D.C. Comment entrevoyez-vous l’avenir du travail d’éditeur de matériel scolaire et, plus particulièrement, en éducation artistique?

Je suis assez pessimiste quant à l’ensemble de la problématique de la publication d’outils pédagogiques dans le milieu scolaire. Pessimiste parce que, dans les années 1970-1980, on pensait qu’on se dirigeait vers une percée spectaculaire alors que ce fut plutôt la décroissance à partir des années 1990, du moins en ce qui a trait à mon travail d’éditeur en éducation artistique.

Actuellement, le monde de l’édition n’est plus dans la continuité mais dans la rupture avec ses activités traditionnelles. Il y a quelques jours, Apple lançait la dernière phase d’un plan stratégique visant à rendre disponibles, sur iPad, les publications des grands éditeurs scolaires. Dans la même lancée, Apple s’inscrit dans un processus d’autoédition qui permet au grand public, notamment aux enseignants, de développer leurs propres publications. Pour Apple, c’est une solution gagnante. Néanmoins, selon moi, cette ouverture amène une perte de contrôle sur les contenus, en termes de rigueur et de qualité pédagogique. Dans cette approche monopolistique, il n’y a pas de zone de confort économique pour des éditeurs qui, comme moi, misent sur le développement d’un contenu spécifique pour de petites clientèles, telles que le milieu scolaire québécois. Difficile alors de demeurer optimiste quant aux enjeux actuels.
· · · · · · ·
→ À FAIRE
1/ D'après l'extrait, à partir de quelles années le travail d'éditeur en éducation artistique a-t-il commencé à décroître ?
2/ Traduisez en anglais cette phrase de l'extrait : « Actuellement, le monde de l’édition n’est plus dans la continuité mais dans la rupture avec ses activités traditionnelles. »
3/ Réécrivez le passage de l'extrait qui commence par « Je suis assez » et se termine par « en éducation artistique. », en mettant « avancée remarquable » à la place de « percée spectaculaire ».
· · · · · · ·
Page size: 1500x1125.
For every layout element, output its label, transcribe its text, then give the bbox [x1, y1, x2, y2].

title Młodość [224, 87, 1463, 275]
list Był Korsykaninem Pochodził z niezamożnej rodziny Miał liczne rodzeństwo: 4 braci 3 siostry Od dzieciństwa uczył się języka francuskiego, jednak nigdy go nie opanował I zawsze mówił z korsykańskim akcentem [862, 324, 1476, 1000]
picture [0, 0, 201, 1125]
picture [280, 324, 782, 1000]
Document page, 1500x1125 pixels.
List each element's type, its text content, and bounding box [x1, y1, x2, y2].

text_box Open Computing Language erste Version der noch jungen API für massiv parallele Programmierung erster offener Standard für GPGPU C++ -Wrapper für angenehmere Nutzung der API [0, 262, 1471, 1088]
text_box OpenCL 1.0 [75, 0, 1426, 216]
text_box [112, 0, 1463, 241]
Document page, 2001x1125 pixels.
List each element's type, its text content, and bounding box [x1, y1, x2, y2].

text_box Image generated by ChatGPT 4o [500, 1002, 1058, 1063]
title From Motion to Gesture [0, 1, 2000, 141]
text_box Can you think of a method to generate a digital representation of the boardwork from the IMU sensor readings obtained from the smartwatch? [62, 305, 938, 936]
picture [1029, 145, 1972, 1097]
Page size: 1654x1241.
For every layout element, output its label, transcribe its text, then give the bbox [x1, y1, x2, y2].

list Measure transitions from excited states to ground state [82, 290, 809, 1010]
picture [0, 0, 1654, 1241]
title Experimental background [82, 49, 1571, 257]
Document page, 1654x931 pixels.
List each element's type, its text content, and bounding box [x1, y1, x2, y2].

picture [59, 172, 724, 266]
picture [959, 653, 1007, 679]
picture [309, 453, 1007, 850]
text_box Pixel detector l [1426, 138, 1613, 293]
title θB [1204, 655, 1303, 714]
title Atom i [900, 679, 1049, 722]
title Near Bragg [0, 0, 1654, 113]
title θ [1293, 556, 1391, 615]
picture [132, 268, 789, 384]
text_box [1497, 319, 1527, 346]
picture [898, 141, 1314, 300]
· · · · · · ·
→ RÉSULTATS DE L'EXERCICE
1/ À partir des années 1990.

2/ Today, the publishing world is no longer in continuity with its traditional activities but has broken away from them.

3/
Je suis assez pessimiste quant à l’ensemble de la problématique de la publication d’outils pédagogiques dans le milieu scolaire. Pessimiste parce que, dans les années 1970-1980, on pensait qu’on se dirigeait vers une avancée remarquable alors que ce fut plutôt la décroissance à partir des années 1990, du moins en ce qui a trait à mon travail d’éditeur en éducation artistique.